Now, this is the crucial point of introspection. How are you feeling should be your question? And not why did I explode? Because, remember, however long you have been anchored, however long you have been on the spiritual path of internal awareness, you will be provoked by external stimuli. It is only with continuous awareness and incessant practice that you can learn not to respond to such stimuli. Now, if you don’t become quickly aware of how you are feeling__actually you could be feeling pretty miserable after that explosion__you may slip further, either into depression or into being consumed by your own rage. “Oh God, what have I done?” and “Enough is enough. I can’t tolerate that boor anymore. How dare he?” are both responses that can ruin you. Instead, immediately wanting to know how you are your feeling can help you immensely. “Hey, looks like I am angry” or “Well, I needed to vent out somewhere, someplace. So, I did. Now let me get back to protecting my inner peace” are more ‘aware’ responses to your situation.

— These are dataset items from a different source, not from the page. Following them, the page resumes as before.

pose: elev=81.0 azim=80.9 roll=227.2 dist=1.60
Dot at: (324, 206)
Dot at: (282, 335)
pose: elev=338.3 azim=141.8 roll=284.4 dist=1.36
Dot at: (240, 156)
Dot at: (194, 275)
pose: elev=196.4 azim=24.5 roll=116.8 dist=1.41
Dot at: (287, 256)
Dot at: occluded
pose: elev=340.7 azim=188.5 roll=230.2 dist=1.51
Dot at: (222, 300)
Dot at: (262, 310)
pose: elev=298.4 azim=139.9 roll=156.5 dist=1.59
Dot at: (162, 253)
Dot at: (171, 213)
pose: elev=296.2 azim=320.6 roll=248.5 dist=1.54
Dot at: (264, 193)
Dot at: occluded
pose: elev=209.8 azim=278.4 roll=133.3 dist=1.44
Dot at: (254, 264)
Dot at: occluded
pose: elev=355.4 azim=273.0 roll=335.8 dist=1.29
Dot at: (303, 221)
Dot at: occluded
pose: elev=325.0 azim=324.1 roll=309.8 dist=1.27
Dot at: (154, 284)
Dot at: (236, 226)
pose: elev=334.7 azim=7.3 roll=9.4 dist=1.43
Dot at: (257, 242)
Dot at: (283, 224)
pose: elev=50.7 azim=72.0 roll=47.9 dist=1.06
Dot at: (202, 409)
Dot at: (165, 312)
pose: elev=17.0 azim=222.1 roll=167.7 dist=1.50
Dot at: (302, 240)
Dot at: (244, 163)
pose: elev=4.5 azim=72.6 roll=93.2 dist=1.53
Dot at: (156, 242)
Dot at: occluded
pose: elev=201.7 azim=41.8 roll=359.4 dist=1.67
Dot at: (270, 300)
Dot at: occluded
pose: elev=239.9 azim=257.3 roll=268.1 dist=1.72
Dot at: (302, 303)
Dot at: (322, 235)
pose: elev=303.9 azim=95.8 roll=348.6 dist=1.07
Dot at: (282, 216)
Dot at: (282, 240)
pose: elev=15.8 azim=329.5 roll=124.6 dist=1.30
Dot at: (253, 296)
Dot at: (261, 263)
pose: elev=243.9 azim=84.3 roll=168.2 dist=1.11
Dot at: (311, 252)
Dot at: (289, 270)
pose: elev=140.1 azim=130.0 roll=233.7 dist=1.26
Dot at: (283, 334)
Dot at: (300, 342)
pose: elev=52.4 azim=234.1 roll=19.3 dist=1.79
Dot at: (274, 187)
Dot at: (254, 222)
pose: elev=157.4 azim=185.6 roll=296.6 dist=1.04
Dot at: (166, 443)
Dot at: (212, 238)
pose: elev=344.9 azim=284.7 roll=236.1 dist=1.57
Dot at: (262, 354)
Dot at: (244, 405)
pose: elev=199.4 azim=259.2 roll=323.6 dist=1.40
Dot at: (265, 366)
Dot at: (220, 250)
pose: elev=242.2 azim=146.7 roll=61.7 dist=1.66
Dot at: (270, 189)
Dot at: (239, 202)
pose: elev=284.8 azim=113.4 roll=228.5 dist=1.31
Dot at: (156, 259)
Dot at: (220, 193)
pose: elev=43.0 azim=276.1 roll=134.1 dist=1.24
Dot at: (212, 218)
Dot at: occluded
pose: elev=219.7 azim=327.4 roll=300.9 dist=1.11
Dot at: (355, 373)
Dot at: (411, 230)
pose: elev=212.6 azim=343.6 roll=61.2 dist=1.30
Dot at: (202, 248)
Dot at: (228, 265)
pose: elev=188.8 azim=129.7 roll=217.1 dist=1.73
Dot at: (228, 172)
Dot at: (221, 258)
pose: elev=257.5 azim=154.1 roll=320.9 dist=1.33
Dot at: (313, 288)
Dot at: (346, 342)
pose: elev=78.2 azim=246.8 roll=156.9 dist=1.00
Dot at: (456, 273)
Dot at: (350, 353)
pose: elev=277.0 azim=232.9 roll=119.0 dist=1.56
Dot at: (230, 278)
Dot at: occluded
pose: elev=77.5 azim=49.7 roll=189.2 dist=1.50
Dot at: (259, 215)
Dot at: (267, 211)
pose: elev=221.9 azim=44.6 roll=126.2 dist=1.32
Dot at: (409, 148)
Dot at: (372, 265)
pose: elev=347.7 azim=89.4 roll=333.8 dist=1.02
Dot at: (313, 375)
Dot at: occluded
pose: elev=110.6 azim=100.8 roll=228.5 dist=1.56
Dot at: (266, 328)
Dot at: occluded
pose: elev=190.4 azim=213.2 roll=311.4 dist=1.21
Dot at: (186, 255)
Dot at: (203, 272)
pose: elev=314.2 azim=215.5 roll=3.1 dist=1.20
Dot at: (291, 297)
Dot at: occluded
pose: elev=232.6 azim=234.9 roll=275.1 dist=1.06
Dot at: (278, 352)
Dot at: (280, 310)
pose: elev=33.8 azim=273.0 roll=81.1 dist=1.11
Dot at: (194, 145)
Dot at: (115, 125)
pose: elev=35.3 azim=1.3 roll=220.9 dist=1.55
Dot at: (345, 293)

May be not the same context, but the same reactions in our own individual Life situations, keep happening to us, to those around us, all the time. The context is different, the characters are different, but the emotions are the same. Resultantly, feelings will be the same. Knowing those feelings and being aware is the only way to stay on the path. Intelligent living is therefore about a series of endless conversations with yourself. It is through this benign chatter that you stay aware and connected. All practices that champion intelligent living are useless until you understand, as the Bible says, how to “be in this world but not of it” and, as the Gita says, how to “live in this world and yet be above it”. That understanding of a seemingly complex principle, which in reality is so simple, so practical and so easy to follow, can only be got through continuously examining your feelings. To use a cricketing analogy, if you want to carry your bat through and play a memorable innings, no matter how menacing and unplayable the bowling may be, you must have focus, patience and stay anchored!